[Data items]
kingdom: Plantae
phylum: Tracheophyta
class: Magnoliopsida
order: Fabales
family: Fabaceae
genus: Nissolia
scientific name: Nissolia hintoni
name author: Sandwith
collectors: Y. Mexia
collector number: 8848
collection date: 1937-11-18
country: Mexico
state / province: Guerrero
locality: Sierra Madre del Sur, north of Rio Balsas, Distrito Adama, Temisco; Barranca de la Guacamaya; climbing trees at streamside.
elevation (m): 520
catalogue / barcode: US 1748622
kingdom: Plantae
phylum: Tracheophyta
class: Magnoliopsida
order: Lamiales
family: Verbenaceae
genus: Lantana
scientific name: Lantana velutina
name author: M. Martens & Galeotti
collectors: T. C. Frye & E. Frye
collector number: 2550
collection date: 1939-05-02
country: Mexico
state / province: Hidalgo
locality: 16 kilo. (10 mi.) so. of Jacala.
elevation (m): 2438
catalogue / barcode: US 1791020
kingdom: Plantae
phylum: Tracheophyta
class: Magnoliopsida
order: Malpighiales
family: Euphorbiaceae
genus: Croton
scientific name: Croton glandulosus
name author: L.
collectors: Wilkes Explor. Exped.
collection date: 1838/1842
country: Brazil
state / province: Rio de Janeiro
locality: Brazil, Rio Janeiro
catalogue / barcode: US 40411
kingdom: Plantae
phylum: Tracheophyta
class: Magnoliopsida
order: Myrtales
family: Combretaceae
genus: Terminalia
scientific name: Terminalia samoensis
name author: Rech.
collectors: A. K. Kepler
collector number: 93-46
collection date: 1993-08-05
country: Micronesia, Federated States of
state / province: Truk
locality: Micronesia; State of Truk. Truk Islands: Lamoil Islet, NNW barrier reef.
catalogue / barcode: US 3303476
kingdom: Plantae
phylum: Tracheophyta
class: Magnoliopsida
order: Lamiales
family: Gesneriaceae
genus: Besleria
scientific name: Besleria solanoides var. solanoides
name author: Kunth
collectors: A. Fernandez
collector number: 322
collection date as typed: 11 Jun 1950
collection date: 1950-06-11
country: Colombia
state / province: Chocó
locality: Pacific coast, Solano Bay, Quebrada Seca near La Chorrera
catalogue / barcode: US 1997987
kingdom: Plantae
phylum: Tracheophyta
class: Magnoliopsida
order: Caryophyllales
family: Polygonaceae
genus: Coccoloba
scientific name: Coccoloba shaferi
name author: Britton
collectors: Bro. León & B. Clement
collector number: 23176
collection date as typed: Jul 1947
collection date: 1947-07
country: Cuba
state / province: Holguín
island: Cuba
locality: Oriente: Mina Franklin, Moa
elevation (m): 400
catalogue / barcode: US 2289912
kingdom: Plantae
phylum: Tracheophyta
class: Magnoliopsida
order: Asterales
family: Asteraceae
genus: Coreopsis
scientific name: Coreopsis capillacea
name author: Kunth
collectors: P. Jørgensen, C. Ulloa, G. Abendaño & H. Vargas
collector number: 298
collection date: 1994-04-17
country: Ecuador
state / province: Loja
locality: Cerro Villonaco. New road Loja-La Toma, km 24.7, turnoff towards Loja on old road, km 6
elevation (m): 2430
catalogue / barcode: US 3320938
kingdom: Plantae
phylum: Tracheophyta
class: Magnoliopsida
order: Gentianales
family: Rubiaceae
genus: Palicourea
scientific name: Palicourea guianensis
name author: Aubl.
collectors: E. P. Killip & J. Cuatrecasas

What is required: Which lines in the listing above contain the string "collection"? Locate each one and copy it in full, treating uppercase and lowercase as different.

Solution for this problem:
collection date: 1937-11-18
collection date: 1939-05-02
collection date: 1838/1842
collection date: 1993-08-05
collection date as typed: 11 Jun 1950
collection date: 1950-06-11
collection date as typed: Jul 1947
collection date: 1947-07
collection date: 1994-04-17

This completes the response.